Ces éditeurs ont ensuite créé une nouvelle publication en libre accès, le Journal of Machine Learning Research, qui est toujours publiée aujourd’hui.

Cinq ans plus tard, la manifestation The Cost of Knowledge a eu lieu, au cours de laquelle neuf membres du comité de rédaction de la revue de mathématiques Topology ont démissionné, citant les politiques de prix de leur éditeur, Elsevier, comme ayant “un effet significatif et préjudiciable sur la réputation de Topology dans le domaine de la recherche mathématique”. communauté.” Leur boycott a pris de l’ampleur, rassemblant à un moment donné 9 000 signataires qui ont promis de ne pas publier leurs recherches dans une revue appartenant à Elsevier. À l’époque, certains ont qualifié cette décision de “printemps universitaire”, en référence au printemps arabe.

Malgré l’élan de ces rébellions éditoriales à leur époque, on ne sait pas si quelque chose a changé dans l’industrie depuis lors.

“Tout cela semble analogue à la situation actuelle où les fournisseurs d’énergie réalisent des profits massifs, en grande partie non gagnés et non mérités”, a déclaré Stephen Smith, professeur à l’Université d’Oxford, ancien rédacteur en chef de NeuroImage et maintenant EIC chez Imaging Neuroscience. dans un e-mail. “Ils défendent leurs prix comme étant déterminés par les” forces du marché “- mais ils pourraient simplement convenir que les énormes marges bénéficiaires sont fausses et les réduire.”

“Trop d’éditeurs font trop de profits, en grande partie immérités, de la recherche et de l’écriture qu’ils n’ont presque rien fait pour aider à produire.”

La force motrice derrière tout cela est la pression exercée sur les scientifiques, en particulier ceux des universités, pour qu’ils publient constamment, car leur carrière en dépend.
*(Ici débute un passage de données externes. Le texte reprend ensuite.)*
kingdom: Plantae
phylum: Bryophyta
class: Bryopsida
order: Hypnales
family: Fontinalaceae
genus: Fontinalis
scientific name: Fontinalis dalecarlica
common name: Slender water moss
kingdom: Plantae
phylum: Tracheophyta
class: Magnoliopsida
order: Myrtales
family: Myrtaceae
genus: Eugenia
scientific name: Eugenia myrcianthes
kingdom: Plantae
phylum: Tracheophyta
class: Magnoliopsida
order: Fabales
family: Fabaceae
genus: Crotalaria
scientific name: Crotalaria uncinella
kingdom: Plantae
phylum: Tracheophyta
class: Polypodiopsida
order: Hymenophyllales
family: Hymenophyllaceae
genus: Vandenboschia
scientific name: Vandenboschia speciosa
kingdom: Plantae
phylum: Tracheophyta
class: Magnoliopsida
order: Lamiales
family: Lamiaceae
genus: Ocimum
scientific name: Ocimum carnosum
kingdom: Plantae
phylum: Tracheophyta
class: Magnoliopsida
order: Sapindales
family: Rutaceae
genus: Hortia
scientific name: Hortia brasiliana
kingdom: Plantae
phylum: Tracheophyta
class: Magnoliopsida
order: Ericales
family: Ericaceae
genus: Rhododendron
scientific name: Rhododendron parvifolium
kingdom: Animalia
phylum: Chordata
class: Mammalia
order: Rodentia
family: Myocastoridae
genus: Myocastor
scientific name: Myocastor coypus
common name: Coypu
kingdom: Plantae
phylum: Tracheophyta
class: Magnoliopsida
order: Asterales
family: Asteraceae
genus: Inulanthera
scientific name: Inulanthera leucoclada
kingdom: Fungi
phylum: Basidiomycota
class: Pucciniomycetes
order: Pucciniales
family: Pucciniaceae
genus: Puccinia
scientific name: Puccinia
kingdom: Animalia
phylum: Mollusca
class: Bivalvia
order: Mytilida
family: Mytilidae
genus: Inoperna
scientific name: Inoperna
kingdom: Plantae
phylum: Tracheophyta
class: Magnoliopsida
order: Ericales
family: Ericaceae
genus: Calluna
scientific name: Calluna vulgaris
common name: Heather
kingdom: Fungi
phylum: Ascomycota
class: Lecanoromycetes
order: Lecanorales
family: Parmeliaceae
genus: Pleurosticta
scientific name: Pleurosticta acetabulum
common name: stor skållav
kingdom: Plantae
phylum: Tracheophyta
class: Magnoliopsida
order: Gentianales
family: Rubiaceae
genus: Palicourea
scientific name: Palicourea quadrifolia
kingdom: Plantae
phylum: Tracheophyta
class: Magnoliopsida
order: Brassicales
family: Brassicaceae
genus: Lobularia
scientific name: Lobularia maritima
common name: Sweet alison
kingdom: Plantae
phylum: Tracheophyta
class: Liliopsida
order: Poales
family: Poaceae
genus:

Dans le milieu universitaire, l’aphorisme “publier ou périr” fait référence à ce sort ; et cette incitation perverse oblige les chercheurs à se disputer des financements en fonction du nombre d’articles qu’ils ont publiés, incitant certains à privilégier des résultats insignifiants ou à les déformer entièrement.

Smith dit qu’il y avait un consensus très fort entre lui et les autres éditeurs qui ont démissionné, une décision qui a été prise après de nombreuses discussions. “Tout le monde a convenu que l’APC était contraire à l’éthique et non durable”, a déclaré Smith à Salon, mais a souligné que le choix avait été fait avec un mélange de regrets et d’émotions complexes.

“Nous ne voulions vraiment pas voir NeuroImage disparaître – c’était le meilleur journal dans notre domaine”, a expliqué Smith. “Les éditeurs ont consacré des années à faire de NeuroImage la principale revue, la plupart d’entre nous y publiant nos meilleurs travaux. Mais, en fin de compte, un changement est nécessaire – trop d’éditeurs font trop de profits, en grande partie non gagnés – de la recherche et de l’écriture qu’ils n’ont presque rien fait pour aider à produire.”